ClassInfo(wnid='n01498041', cid=6, synset=['stingray'], wikipedia_pages=['https://en.wikipedia.org/wiki/Stingray'], gloss='large venomous ray with large barbed spines near the base of a thin whiplike tail capable of inflicting severe wounds')

In [29]:
ci = imgnet.class_info_by_cid[0]
ci

ClassInfo(wnid='n01440764', cid=0, synset=['tench', 'Tinca tinca'], wikipedia_pages=['https://en.wikipedia.org/wiki/Tench'], gloss='freshwater dace-like game fish of Europe and western Asia noted for ability to survive outside water')

In [30]:
imgnet.get_wordnet_url('n01498041')

'http://wordnet-rdf.princeton.edu/pwn30/01498041-n'

### Searching through classes

In [31]:
imgnet.search_classes('goldfish')

[ClassInfo(wnid='n01443537', cid=1, synset=['goldfish', 'Carassius auratus'], wikipedia_pages=['https://en.wikipedia.org/wiki/Goldfish'], gloss='small golden or orange-red freshwater fishes of Eurasia used as pond or aquarium fishes')]

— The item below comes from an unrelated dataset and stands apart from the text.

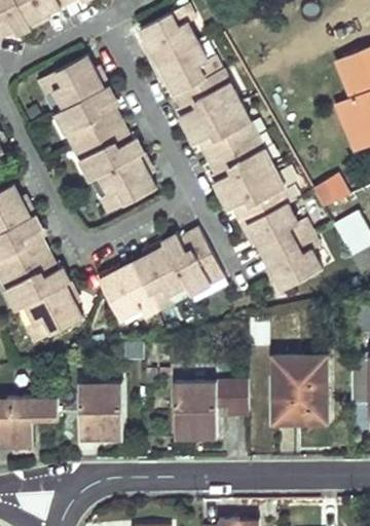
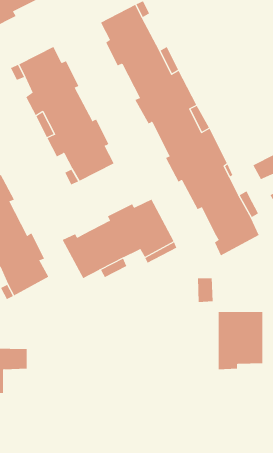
building: [174,381,248,439] -> none
building: [78,382,121,440] -> none

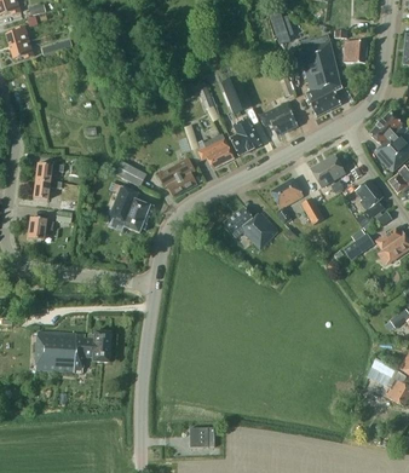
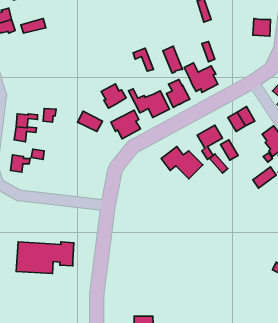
building: [299,36,341,115] -> none
building: none -> [101,84,126,108]
building: [109,185,151,232] -> none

## Downloading image features

The ImageNetData object also supports downloading image features for a given image.

### Training set features

In [32]:
tmpfeatures = imgnet.load_features('n01443537_8401.JPEG')
print('Result shape: {}'.format(tmpfeatures.shape))

Reading from local file /Users/ludwig/research/deep_learning/imagenet_2/data/cache/imagenet-train-featurized/n01443537-fc7.pkl ... done
Result shape: (4096,)


In [33]:
filenames = imgnet.train_imgs_by_wnid['n01498041'][:105]
tmpres = imgnet.load_features_batch(filenames)
res_d = len(list(tmpres.values())[0])
for v in tmpres.values():
    assert len(v) == res_d
print('Number of entries {}, all with dimension {}.'.format(len(tmpres), res_d))

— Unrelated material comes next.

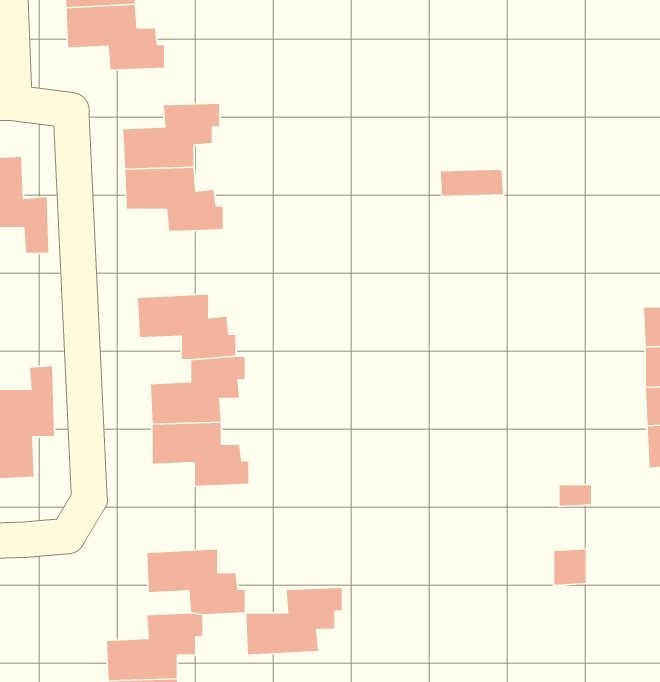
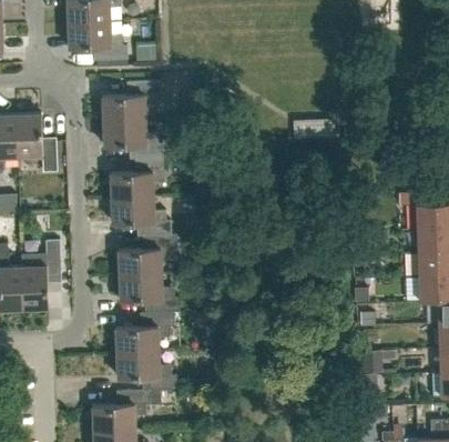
building: none -> [110,158,167,199]
building: [245,587,343,655] -> [114,312,173,353]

Reading from local file /Users/ludwig/research/deep_learning/imagenet_2/data/cache/imagenet-train-featurized/n01498041-fc7.pkl ... done
Number of entries 105, all with dimension 4096.


### Validation set features

In [34]:
tmpfeatures = imgnet.load_features('ILSVRC2012_val_00005870.JPEG')
print('Result shape: {}'.format(tmpfeatures.shape))

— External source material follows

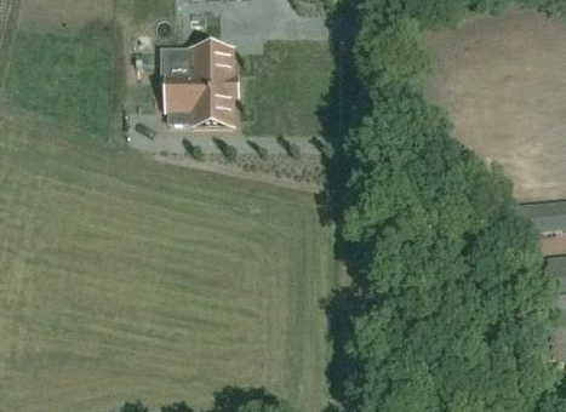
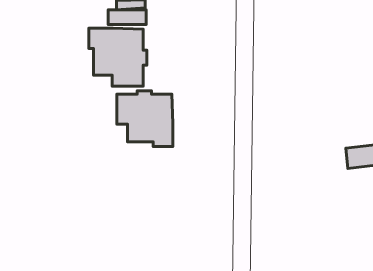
building: none -> [117,91,173,146]

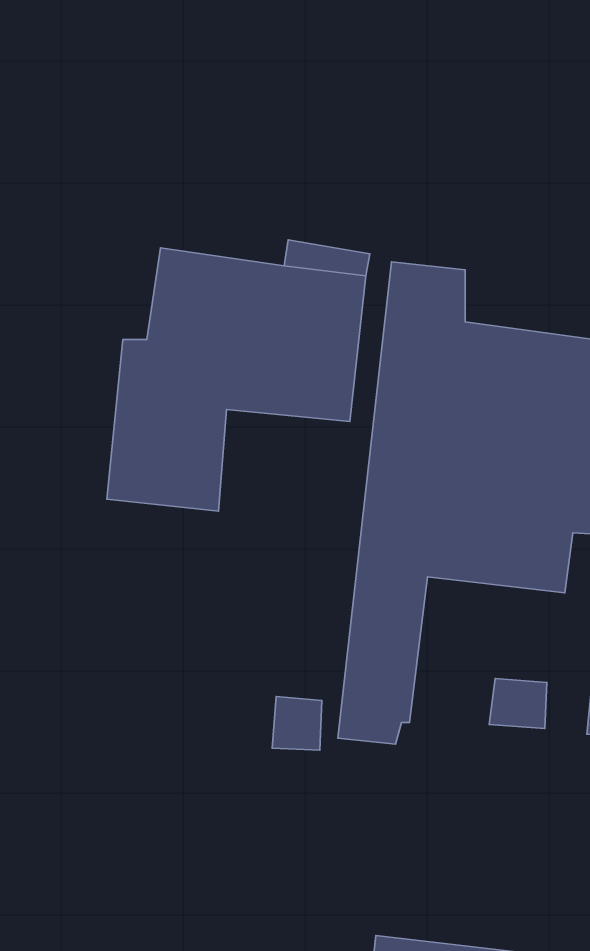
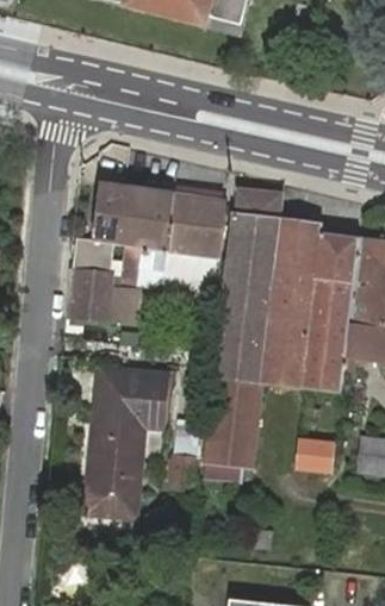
building: none -> [88,370,169,514]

Reading from local file /Users/ludwig/research/deep_learning/imagenet_2/data/cache/imagenet-validation-featurized/val-n01443537-fc7.pkl ... done
Result shape: (4096,)


In [35]:
tmpres = imgnet.load_features_batch(['ILSVRC2012_val_00008952.JPEG', 'ILSVRC2012_val_00002284.JPEG', 'ILSVRC2012_val_00036118.JPEG', 'ILSVRC2012_val_00024719.JPEG', 'ILSVRC2012_val_00042534.JPEG'])
res_d = len(list(tmpres.values())[0])
for v in tmpres.values():
    assert len(v) == res_d
print('Number of entries {}, all with dimension {}.'.format(len(tmpres), res_d))

Reading from local file /Users/ludwig/research/deep_learning/imagenet_2/data/cache/imagenet-validation-featurized/val-n01498041-fc7.pkl ... done
Number of entries 5, all with dimension 4096.


### Test set features

In [36]:
tmpfeatures = imgnet.load_features('ILSVRC2012_test_00000002.JPEG')
print('Result shape: {}'.format(tmpfeatures.shape))

Reading from local file /Users/ludwig/research/deep_learning/imagenet_2/data/cache/imagenet-test-featurized/ILSVRC2012_test_00000002.JPEG.npy ... done
Result shape: (4096,)


### Unified feature loading

In [37]:
filenames = ['ILSVRC2012_val_00005870.JPEG', 'n01443537_8401.JPEG', 'n01498041_13465.JPEG', 'n01498041_11953.JPEG']

tmpres = imgnet.load_features_batch(filenames)

res_d = len(list(tmpres.values())[0])
for v in tmpres.values():
    assert len(v) == res_d
print('Number of entries {}, all with dimension {}.'.format(len(tmpres), res_d))

Reading from local file /Users/ludwig/research/deep_learning/imagenet_2/data/cache/imagenet-train-featurized/n01443537-fc7.pkl ... done
Reading from local file /Users/ludwig/research/deep_learning/imagenet_2/data/cache/imagenet-train-featurized/n01498041-fc7.pkl ... done
Reading from local file /Users/ludwig/research/deep_learning/imagenet_2/data/cache/imagenet-validation-featurized/val-n01443537-fc7.pkl ... done
Number of entries 4, all with dimension 4096.